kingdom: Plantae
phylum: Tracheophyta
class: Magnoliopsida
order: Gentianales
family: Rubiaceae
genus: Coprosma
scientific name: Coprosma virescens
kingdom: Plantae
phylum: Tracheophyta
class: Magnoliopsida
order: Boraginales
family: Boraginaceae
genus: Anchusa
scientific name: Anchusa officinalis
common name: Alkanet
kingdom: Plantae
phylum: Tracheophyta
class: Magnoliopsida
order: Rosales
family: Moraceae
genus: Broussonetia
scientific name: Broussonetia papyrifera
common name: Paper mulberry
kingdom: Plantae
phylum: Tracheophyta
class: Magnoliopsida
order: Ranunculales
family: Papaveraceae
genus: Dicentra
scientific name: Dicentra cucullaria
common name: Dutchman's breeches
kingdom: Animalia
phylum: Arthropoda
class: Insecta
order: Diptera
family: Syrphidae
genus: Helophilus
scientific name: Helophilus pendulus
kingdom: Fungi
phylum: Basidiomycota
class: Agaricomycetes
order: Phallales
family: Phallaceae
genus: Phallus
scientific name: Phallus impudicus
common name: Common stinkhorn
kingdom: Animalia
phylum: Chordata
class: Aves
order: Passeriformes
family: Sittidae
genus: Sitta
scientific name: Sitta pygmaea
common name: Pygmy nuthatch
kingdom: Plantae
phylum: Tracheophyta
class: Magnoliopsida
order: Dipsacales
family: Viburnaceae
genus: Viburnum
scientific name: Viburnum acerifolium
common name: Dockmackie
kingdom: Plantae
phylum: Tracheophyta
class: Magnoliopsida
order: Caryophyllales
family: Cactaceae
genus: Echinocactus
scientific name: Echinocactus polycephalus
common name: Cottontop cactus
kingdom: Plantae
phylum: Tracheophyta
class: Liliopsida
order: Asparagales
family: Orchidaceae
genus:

☆ ☆ ☆ ☆

**What you need to do**. Copy out every line of the records above word for word, in the same order.

**Solved problem**.
kingdom: Plantae
phylum: Tracheophyta
class: Magnoliopsida
order: Gentianales
family: Rubiaceae
genus: Coprosma
scientific name: Coprosma virescens
kingdom: Plantae
phylum: Tracheophyta
class: Magnoliopsida
order: Boraginales
family: Boraginaceae
genus: Anchusa
scientific name: Anchusa officinalis
common name: Alkanet
kingdom: Plantae
phylum: Tracheophyta
class: Magnoliopsida
order: Rosales
family: Moraceae
genus: Broussonetia
scientific name: Broussonetia papyrifera
common name: Paper mulberry
kingdom: Plantae
phylum: Tracheophyta
class: Magnoliopsida
order: Ranunculales
family: Papaveraceae
genus: Dicentra
scientific name: Dicentra cucullaria
common name: Dutchman's breeches
kingdom: Animalia
phylum: Arthropoda
class: Insecta
order: Diptera
family: Syrphidae
genus: Helophilus
scientific name: Helophilus pendulus
kingdom: Fungi
phylum: Basidiomycota
class: Agaricomycetes
order: Phallales
family: Phallaceae
genus: Phallus
scientific name: Phallus impudicus
common name: Common stinkhorn
kingdom: Animalia
phylum: Chordata
class: Aves
order: Passeriformes
family: Sittidae
genus: Sitta
scientific name: Sitta pygmaea
common name: Pygmy nuthatch
kingdom: Plantae
phylum: Tracheophyta
class: Magnoliopsida
order: Dipsacales
family: Viburnaceae
genus: Viburnum
scientific name: Viburnum acerifolium
common name: Dockmackie
kingdom: Plantae
phylum: Tracheophyta
class: Magnoliopsida
order: Caryophyllales
family: Cactaceae
genus: Echinocactus
scientific name: Echinocactus polycephalus
common name: Cottontop cactus
kingdom: Plantae
phylum: Tracheophyta
class: Liliopsida
order: Asparagales
family: Orchidaceae
genus:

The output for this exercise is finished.